With just five weeks left on their current contract, the Talks aimed at ending the eight-day-old dockers strike failed to materialize yesterday as both sides were unable to agree on the status of workers in the negotiations.
It was the first meeting arranged by the Labour Department.
The Union of Hong Kong Dockers had insisted it be recognized as union representatives and not just as representatives of the employees, but the contractors disagreed.
Earlier, the department sent out invitations to dock workers, contractors and the port operator, Hong Kong International Terminals, to arrange the three-way talks in hopes of ending the strike.
Four contractors arrived at the venue at noon but left before the docker representatives arrived at 2.30pm. The representatives left around 5pm when one contractor returned. HIT said it would not attend.
Labour Party lawmaker Lee Cheuk-yan, who is assisting the workers, said he received a call from Secretary for Labour and Welfare Matthew Cheung Kin-chung around 12.30pm inviting union representatives to attend the meeting.

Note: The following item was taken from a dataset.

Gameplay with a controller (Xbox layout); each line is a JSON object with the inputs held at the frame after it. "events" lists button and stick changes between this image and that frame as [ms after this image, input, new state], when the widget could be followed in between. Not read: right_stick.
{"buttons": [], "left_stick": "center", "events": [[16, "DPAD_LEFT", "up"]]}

The union’s spokesman Stanley Ho Wai- hong said the talks were “meaningless” as only one contractor turned up.
He said the strike will continue until all four contractors were ready to talk.
Lee said the contractors were not sincere and said the Labour Department “was being slapped in the face.”
He added: “I have no idea why the contractors were there at 12pm. If they didn’t want to talk to us, why bother to go there?” But Chief labor officer Melody Luk Wai-ling said both sides had tried their best to attend.
“I hope both sides will put aside their differences and continue the discussion,” Luk said.
In a related development, about 300 port workers under the HIT Group Employees General Chamber launched a work-to-rule from midnight, saying they were not being paid for overtime work.
A spokeswoman for HIT said no directly employed workers joined the work-to-rule.
About 10 protesters gathered outside the Kwai Fong ParknShop – owned by Hutchison Whampoa, parent of HIT – calling on shoppers to boycott the supermarket on Saturday.